The money was donated to give back to the community. Johnson County Shrine Club President Rob Wilson said, “That really helped the kids.”

The Johnson County Shrine Club is a local chapter supporting the pediatric population by providing transportation needed for hospital visits. Although connected with the Mason Temple in Kingsport, the Shrine Club has 25 volunteers who do much for Johnson County.

“We are known as the Johnson County Roadrunners,” Wilson said. “We transport kids as far away as Philadelphia, Pennsylvania, and Cincinnati, Ohio. All at no cost to the kids,” said Wilson. He continues: “all the money we received from the Watauga Hunters Club went to maintenance and gas to get the kids where they need to go. None of the volunteers gets paid. The Shriners hospital does it for free. Everything is donations. It is all from the heart. We want to help the kids in need.”

The fraternity sells papers twice a year for the Shriners hospital as a fundraiser.

Other events to collect donations include hotdog sales at rallies and street collections. Residents will see
the fraternity brothers
wearing the recognizable Shriner red hat with a big smile collecting money near downtown Mountain City. All the donations are greatly appreciated. Wilson said, “We really appreciate Johnson County’s support. They do great.”

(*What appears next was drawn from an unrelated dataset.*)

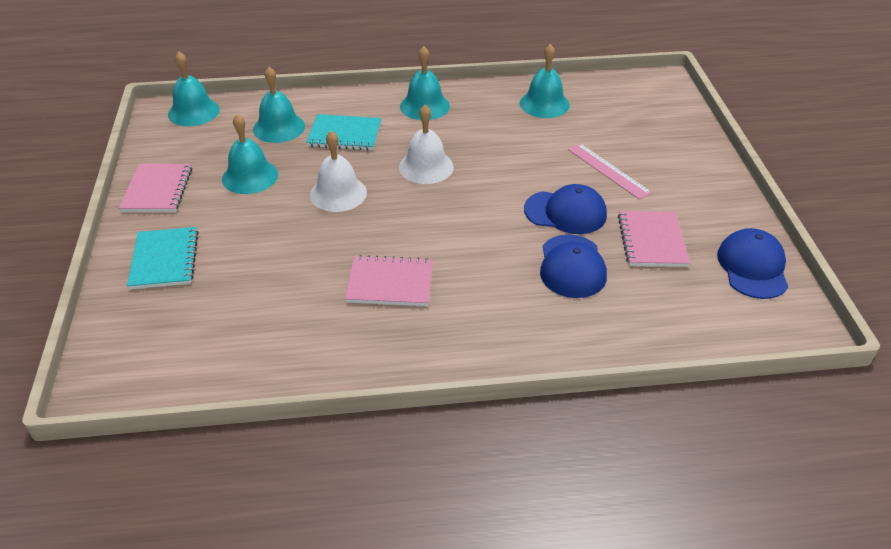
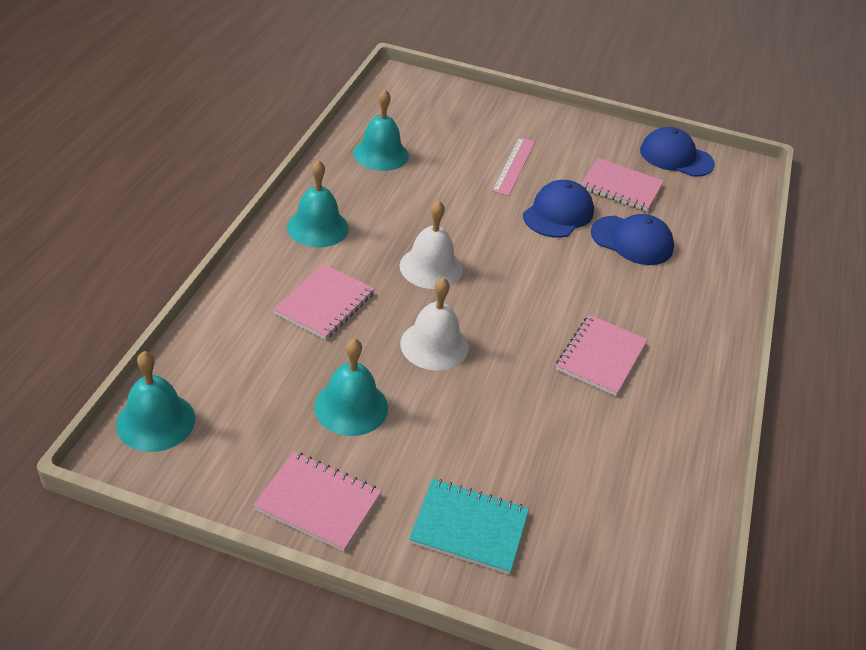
camera: 70 degrees left, 0 degrees up
(279, 127) = (265, 352): turquoise bell -> none
(344, 134) = (324, 303): turquoise notebook -> pink notebook
(608, 171) = (514, 166): pink ruler -> pink ruler turned 60 degrees counterclockwise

Shiners International was founded in philanthropy. According to their website, “Founded as the Ancient Arabic Order of the Nobles of the Mystic Shrine, the organization has grown and evolved over the decades. In 1870, thirteen men came together as Masons to have fellowship and fun. That small group has grown into an international organization known for establishing a globally recognized pediatric healthcare system. In the late 1900s to early 2000s, the fraternity was referred to as Shriners of North America, given that chapters were in the U.S. and Canada. In 2010, a resolution was passed to replace the name with Shriners International, reflecting the fraternity’s worldwide presence.”

A proposal was made in 1919 to establish a hospital that offered medical care to children at no cost. In 1922 Shriners International opened its first hospital. Today
the healthcare system
consists of 22 hospitals in the United States, Mexico, and Canada. In addition, the hospitals, clinics, outpatient centers, and telehealth sites offer children medical services regardless of their ability to pay.